One section of the briefing is based on findings from the interrogations of captured insurgents. Those insurgents said the Taliban saw 2009 as the most successful year of the war, because violence had expanded and because the Afghan presidential election on August 20 was marred by low turnout and fraud.


Maybe Karzai knows something the experts in D.C. and London don't. Perhaps Karzai has come to the key realization that it doesn't matter to reconcilliation per se which side has the military upper hand, it only matters for who gets the best side of any deal. And that any deal which stops the fighting is better for Afghans than no deal at all. It certainly seems as if Western leaders, weighing years of fighting in Afghanistan against their own domestic priorities, may have decided that any bargain would be better than none at all, that it's time to paper over the cracks and head for the exits.

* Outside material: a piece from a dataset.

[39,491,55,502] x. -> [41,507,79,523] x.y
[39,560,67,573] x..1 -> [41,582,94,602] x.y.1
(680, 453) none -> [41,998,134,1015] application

But one has to wonder where McChrystal is getting his belief that "we are already seeing progress from what we have implemented in the last few months", as he told the Financial Times in an interview published today. Or indeed his assessment on the Taliban that:



I think that if we are capable of showing that they are not effective, then I think in a year they could look desperate. They will still be here, they will still have significant capacity for violence, they will still be able to intimidate much of the population than we want. But I think they will look like an entity that will be struggling for its own legitimacy.


It sounds very much to me like McChrystal is preparing the ground to claim that the surge he demanded played a key background role in reconcilliation negotiations - in what will actually end the war - when in fact it won't. In this case, McChrystal's career needs match with allied political leaders' need for a narrative that doesn't admit to "cutting and running" in any shape or form, so expect this to be the recieved wisdom.



1 comment:

  1. They have recognized the political reality and are looking for an out - any out. If McChrystal and Obama want to take credit for it fine - as long as it means we get the fuck out of there.